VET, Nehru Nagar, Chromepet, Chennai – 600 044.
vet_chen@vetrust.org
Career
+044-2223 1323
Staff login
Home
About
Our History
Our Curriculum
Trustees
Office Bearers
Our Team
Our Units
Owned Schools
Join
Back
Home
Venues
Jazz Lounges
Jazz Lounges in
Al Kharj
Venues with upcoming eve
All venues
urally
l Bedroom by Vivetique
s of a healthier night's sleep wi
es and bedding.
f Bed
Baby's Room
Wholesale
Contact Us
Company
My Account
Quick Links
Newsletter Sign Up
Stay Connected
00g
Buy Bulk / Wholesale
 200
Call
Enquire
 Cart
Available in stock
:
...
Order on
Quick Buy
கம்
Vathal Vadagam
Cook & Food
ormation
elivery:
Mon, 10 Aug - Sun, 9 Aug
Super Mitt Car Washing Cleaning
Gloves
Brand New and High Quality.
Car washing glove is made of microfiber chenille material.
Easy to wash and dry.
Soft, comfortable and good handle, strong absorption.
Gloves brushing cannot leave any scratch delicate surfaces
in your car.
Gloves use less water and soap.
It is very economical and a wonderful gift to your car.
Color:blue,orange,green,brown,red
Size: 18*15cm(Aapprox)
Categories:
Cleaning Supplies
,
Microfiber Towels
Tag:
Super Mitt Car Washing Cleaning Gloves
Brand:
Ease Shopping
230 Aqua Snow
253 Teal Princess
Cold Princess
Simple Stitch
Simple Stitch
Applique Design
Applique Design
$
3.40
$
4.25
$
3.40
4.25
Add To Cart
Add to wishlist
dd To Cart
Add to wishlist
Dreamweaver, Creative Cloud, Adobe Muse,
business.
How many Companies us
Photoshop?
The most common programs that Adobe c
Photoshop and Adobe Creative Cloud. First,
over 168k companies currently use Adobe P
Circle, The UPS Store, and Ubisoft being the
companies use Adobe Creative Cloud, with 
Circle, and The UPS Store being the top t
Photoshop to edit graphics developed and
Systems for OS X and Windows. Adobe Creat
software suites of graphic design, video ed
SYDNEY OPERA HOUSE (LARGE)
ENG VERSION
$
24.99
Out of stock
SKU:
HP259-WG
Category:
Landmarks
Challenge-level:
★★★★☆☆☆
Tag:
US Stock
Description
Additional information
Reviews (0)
==
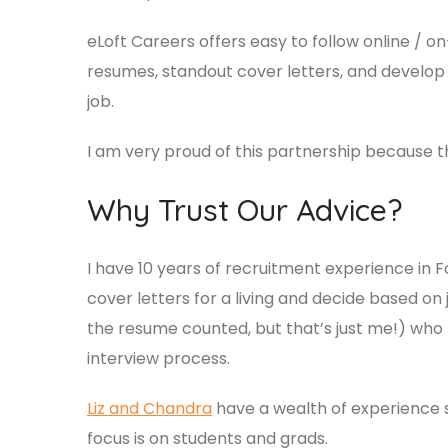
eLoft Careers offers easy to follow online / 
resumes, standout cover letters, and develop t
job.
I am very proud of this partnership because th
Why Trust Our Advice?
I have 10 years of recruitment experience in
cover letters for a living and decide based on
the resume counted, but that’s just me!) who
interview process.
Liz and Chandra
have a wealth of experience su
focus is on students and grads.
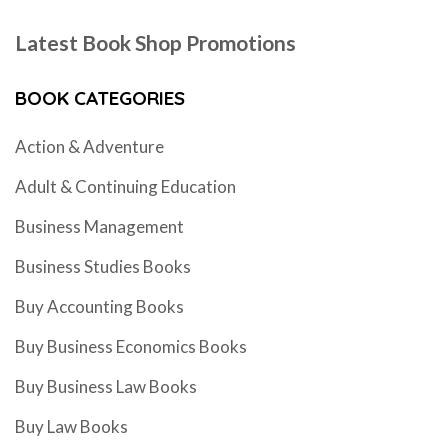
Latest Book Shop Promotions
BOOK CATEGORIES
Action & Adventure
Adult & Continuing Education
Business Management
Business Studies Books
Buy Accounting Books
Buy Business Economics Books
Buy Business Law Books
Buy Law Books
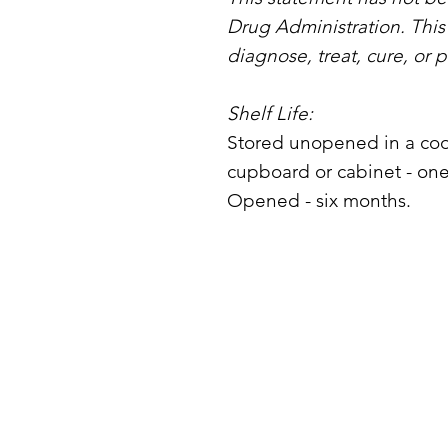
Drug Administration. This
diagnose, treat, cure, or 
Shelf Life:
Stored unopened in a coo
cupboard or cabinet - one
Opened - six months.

WORK TO COMPLETE:
All lines above with "Gloves" in them should be returned.

TASK SOLUTION:
Gloves
Gloves brushing cannot leave any scratch delicate surfaces
Gloves use less water and soap.
Super Mitt Car Washing Cleaning Gloves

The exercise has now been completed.